§ **What to produce**
Please give the whole listing again exactly, without any of its pictures.

§ **Data provided**
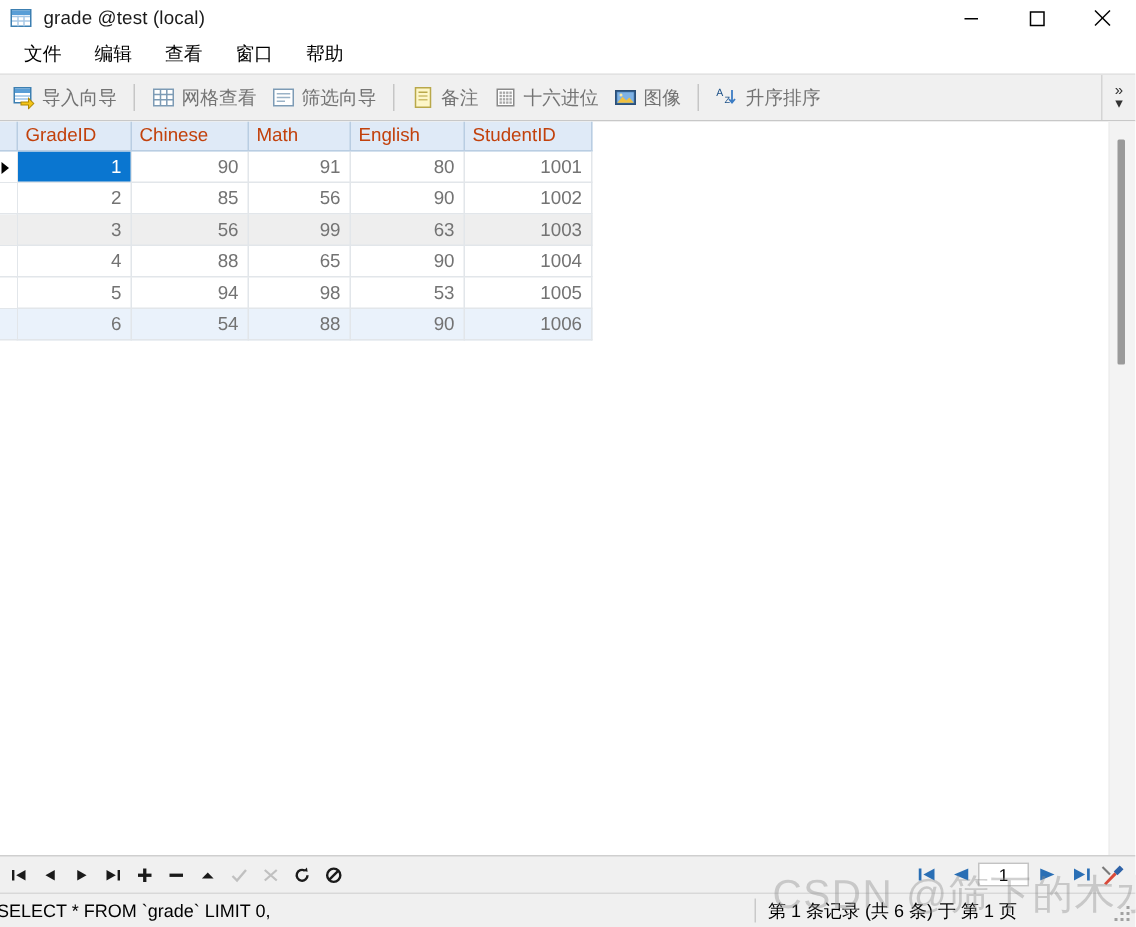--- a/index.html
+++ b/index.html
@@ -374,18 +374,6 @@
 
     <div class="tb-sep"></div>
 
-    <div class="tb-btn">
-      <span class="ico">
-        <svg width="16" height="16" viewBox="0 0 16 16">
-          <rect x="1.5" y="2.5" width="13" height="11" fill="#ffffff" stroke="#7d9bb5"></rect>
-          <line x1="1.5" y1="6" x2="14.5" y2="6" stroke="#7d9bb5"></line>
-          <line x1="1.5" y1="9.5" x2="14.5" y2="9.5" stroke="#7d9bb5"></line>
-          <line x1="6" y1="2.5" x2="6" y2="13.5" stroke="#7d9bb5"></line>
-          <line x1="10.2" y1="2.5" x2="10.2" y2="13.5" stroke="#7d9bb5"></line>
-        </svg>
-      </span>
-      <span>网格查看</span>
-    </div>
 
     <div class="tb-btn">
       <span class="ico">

§ **Answer for the task**
--- a/index.html
+++ b/index.html
@@ -374,18 +374,6 @@
 
     <div class="tb-sep"></div>
 
-    <div class="tb-btn">
-      <span class="ico">
-        <svg width="16" height="16" viewBox="0 0 16 16">
-          <rect x="1.5" y="2.5" width="13" height="11" fill="#ffffff" stroke="#7d9bb5"></rect>
-          <line x1="1.5" y1="6" x2="14.5" y2="6" stroke="#7d9bb5"></line>
-          <line x1="1.5" y1="9.5" x2="14.5" y2="9.5" stroke="#7d9bb5"></line>
-          <line x1="6" y1="2.5" x2="6" y2="13.5" stroke="#7d9bb5"></line>
-          <line x1="10.2" y1="2.5" x2="10.2" y2="13.5" stroke="#7d9bb5"></line>
-        </svg>
-      </span>
-      <span>网格查看</span>
-    </div>
 
     <div class="tb-btn">
       <span class="ico">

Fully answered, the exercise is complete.